A small income stream with big risks
Crane also questioned the economic logic behind the strategy.
“Given the huge valuations, it’s not a viable strategy to make money if that’s the goal,” he said. “Assuming the trading desk is profitable – which is far from a given – the amount it can make money on is relative to its valuation.”
More importantly, Crane warned, the company can’t afford the desktop to be also profitable.
“The company should not want an in-house trading team to be too profitable as that will create significant PR problems and possible legal problems,” he said. “Just look at the class action lawsuit against Kalshi to do the same. That lawsuit appears to be 100% frivolous, but the optics and PR are not positive.”
In addition to the legal risks, Crane argued that the move undermines Polymarket’s strategic identity. “This diminishes Polymarket’s opportunity to differentiate itself from the competition, and it dedicates resources and focus to something that is definitely not what got the company to this point.”
A shift towards a sportsbook model
This change makes Polymarket look like a sportsbook, with users effectively trading against the house rather than other players. At a sportsbook, internal dealers set prices and expand energetically – typically giving the operator an advantage of 5-10%.

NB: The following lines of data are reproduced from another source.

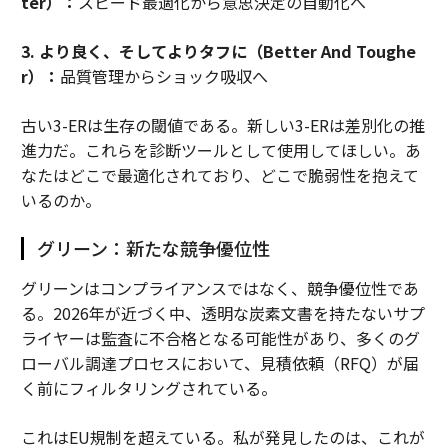
ter）：
スピード最適化から意思決定の自動化へ
3. より良く、そしてよりタフに（Better And Toughe
r）：
品質管理からショック吸収へ
古い3-ERは生存の閾値である。新しい3-ERは差別化の推
進力だ。これらを診断ツールとして使用してほしい。あ
なたはどこで最適化されており、どこで脆弱性を抱えて
いるのか。
グリーン：新たな競争優位性
グリーンはコンプライアンスではなく、競争優位性であ
る。2026年が近づく中、透明な炭素文書を持たないサプ
ライヤーは監査に不合格となる可能性があり、多くのグ
ローバル調達プロセスにおいて、見積依頼（RFQ）が届
く前にフィルタリングされている。
これはEU規制を超えている。私が発見したのは、これが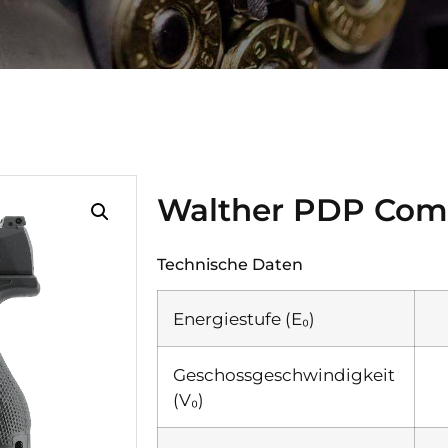
Walther PDP Comp
Technische Daten
Energiestufe (E₀)
Geschossgeschwindigkeit
(V₀)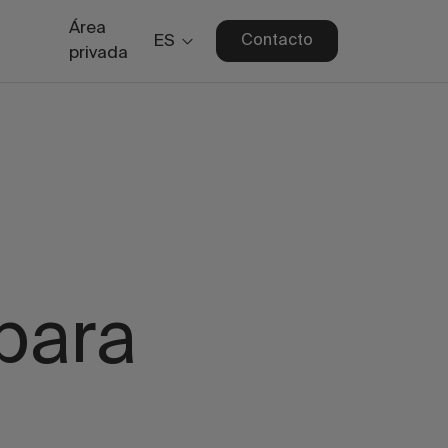
Área
ES
Contacto
privada
 para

Polymarket’s foray into this space could create a conflict of interest and unsettle players who joined prediction markets precisely because they it wasn’t sports books. The markets would no longer reflect the collective wisdom of traders, but instead the pricing decisions of Polymarket’s internal desk.
It also risks eroding Polymarket’s reputation as a barometer of real-world probabilities. This reputation was a key driver of its rapid growth during the 2024 US election cycle, with news outlets routinely citing Polymarket alongside polling data, boosting its mainstream legitimacy.
Blurring lines and raising questions
Crane said the sportsbook comparison understates the problem.
“Does it blur the line between a prediction market and a traditional sportsbook? Yes, but it’s worse than that,” he said. “At a sportsbook, it is understood that the book is the counterparty and will use all the information it can to gain the advantage over its customers. Exchanges are supposed to be different.”
“But as long as there are insiders or privileged participants on an exchange, there will always be suspicions that they are gaining an unfair advantage,” Crane added, pointing to a recent controversy at NoVig, which voided a number of winning bets because its internal market maker was the losing counterparty.
The introduction of an internal desk also raises operational and ethical questions reminiscent of the FTX-Alameda dynamic. How much order flow or deposit time data will the desktop have access to? Could it act ahead of customer flows? Or will it simply post liquidity and collect spread as some exchanges claim?
A risk to fire and trust
While market making may create a new revenue stream, the shift threatens the perceived neutrality and trust that helped Polymarket rise to prominence. The company did not immediately respond to CoinDesk’s request for comment.
Questions of fairness aside, Crane believes the strategy is simply wrong.
“It’s a bad business decision that takes a platform that previously felt very new and different and instead makes it look and feel like everyone else,” he said.